**Source extract**
——
Zionism’s ZOA Pushes to Make All Campus Criticism of Israel Illegal

by James M. Wall

What effect will Tuesday’s midterm elections have on US-Israel relations?

Let us count the ways, starting with the impact of the 1964 Civil Rights Act on American college and university campuses.

A new and much more conservative Congress will bring us changes we don’t want to believe in. A recent news release from the Zionist Organization of America (ZOA) offers a clue on what we can expect.

Morton Klein, ZOA’s director (pictured above), was downright giddy over what he terms a major victory in his six year fight to expand the US Civil Rights anti-bullying provision.

What prompted Klein’s giddiness was a statement issued last week by US Secretary of Education Arne Duncan, who announced that Title VI of the Civil Rights Act now includes new guidelines that will bring increased protection for disabled and LGBT students from bullying and discrimination.

Klein’s ZOA organization may also be concerned with other groups affected by the new provisions, but to ZOA the real benefit comes to the state of Israel.

The ZOA descrubes itself as the oldest and one of the largest pro-Israel organization in the US. Just how pro-Israel is ZOA is evident from the line up of speakers at the group’s Annual Louis B. Brandeis Award Dinner, October 29.

Keynoters were William Kristol, founding editor of the Weekly Standard, regular Fox TV panelist and co-founder of the Emergency Committee for Israel, and Gary Bauer, co-founder of Christians United for Israel and president of American Values. Special remarks at the dinner were delivered by Deputy Speaker of the Israeli Knesset, Danny Danon.

Just how will tougher provisions in the Civil Rights Act fit Klein’s prime mission to push his Zionist agenda?

In Secretary Arnie Duncan’s announcement, along with protection for LGBT and disabled students, there is now an added category of students who gain protection under Title VI: Members of any religious group that has “shared ethnic characteristics”.

Eyal Mazor warns in a posting on the Jewish Voices for Peace blog, Muzzle Watch, that Title VI’s addition of  “shared ethnic characteristics” should be a concern to anyone concerned about, or working to preserve, the right of students to organize for peace and justice in Palestine and Israel on American campuses.

Mazor believes the ZOA

took up this effort specifically as a way to clamp down on student activism that has pushed universities to hold Israel accountable to international law. How? Title VI of the Civil Rights Act says that colleges and universities that don’t address issues of discrimination can lose their federal funding.

Israel and its US Zionist allies have consistently maintained that criticism of the actions of the government of the state of Israel is, ipso facto, anti-semitism.

If US courts decide to interpret criticism of Israel’s actions as anti-semitism, then colleges and universities, for whom federal funding is the “holy grail” of education, will have been handed a coercive weapon beyond their wildest dreams.

Under ZOA’s reading of the new provisions in Title VI, school officials may arrest, expel, or bring all sorts of what Arlo Guthrie might describe as “mean and ugly” actions against  students. teachers, or even boards of trustees, who use their freedom of speech to criticize Israel’s policies.
——
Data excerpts

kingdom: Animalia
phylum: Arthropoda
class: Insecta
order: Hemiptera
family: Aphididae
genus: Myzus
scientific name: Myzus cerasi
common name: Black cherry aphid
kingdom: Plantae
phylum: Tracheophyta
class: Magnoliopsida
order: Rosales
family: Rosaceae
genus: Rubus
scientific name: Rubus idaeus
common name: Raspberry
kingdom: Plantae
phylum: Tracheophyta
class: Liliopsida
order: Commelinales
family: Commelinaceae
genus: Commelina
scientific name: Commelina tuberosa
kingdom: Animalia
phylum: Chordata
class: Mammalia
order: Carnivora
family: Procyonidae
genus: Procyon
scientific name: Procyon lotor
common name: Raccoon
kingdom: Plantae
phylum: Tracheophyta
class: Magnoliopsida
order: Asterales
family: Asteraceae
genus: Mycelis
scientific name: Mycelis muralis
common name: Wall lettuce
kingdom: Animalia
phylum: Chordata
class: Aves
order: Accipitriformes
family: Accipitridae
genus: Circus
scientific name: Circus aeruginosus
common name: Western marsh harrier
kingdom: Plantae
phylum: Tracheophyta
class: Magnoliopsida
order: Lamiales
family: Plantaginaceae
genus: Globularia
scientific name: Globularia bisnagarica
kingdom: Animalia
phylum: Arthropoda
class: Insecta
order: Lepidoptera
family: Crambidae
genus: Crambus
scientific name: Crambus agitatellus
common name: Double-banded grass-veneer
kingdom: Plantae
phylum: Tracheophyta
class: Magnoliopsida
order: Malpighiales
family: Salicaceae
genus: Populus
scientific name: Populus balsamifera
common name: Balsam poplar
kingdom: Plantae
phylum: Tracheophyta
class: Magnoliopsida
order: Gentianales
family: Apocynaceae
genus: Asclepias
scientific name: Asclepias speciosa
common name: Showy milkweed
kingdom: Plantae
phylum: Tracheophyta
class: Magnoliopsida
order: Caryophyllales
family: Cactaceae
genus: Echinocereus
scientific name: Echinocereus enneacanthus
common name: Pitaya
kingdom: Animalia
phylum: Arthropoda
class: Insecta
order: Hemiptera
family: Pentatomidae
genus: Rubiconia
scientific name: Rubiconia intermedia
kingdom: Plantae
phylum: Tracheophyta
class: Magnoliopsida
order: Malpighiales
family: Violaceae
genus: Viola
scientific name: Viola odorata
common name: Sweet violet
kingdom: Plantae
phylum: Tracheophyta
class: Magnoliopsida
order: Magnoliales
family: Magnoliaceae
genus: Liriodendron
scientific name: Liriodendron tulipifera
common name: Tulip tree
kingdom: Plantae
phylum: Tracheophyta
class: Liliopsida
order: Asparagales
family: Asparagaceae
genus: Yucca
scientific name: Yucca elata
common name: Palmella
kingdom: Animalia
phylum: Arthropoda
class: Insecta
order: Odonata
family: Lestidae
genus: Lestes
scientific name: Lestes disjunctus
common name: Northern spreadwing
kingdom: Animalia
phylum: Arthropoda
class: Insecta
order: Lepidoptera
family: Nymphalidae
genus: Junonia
——
**Task requirements**
A: In the article on the ZOA and Title VI, who gave special remarks at the group's Annual Louis B. Brandeis Award Dinner?
B: Continue the article on the ZOA and Title VI from its last sentence.

**Outputs by task**
A: Danny Danon, Deputy Speaker of the Israeli Knesset.

B:
As Klein sees it, ZOA has been instrumental in pushing the US Department of Education to place the state of Israel and its student supporters, under the same provision that protects LGBT and disabled students from bullying and discrimination.

Eyal Mazor wrote on MuzzleWatch,

Klein’s campaign seemed to really take off earlier this year when 13 Jewish organizations endorsed a March 16 letter . . urging the Office of Civil Rights to investigate incidents of anti-Semitism.

Among the endorsing groups are Abe Foxman’s ADL, American Jewish Congress (AJC), and Hillel– all of which have a track record of manipulating charges of anti-Semitism to silence critics of Israeli policy.

Peter Schultz does not share the excitement of Mort Klein and the ZOA.

Writing in the current issue of the Chronicle of Higher Education, (link for subscribers only) Schultz gives a less hysterical reading to Secretary Duncan’s actions.

In a move being hailed by some Jewish organizations as a major and welcome shift, the U.S. Education Department’s Office for Civil Rights has signaled that it plans to step up its efforts to protect Jewish students from anti-Semitism under a federal law that bars colleges from discriminating based on national origin or ethnicity.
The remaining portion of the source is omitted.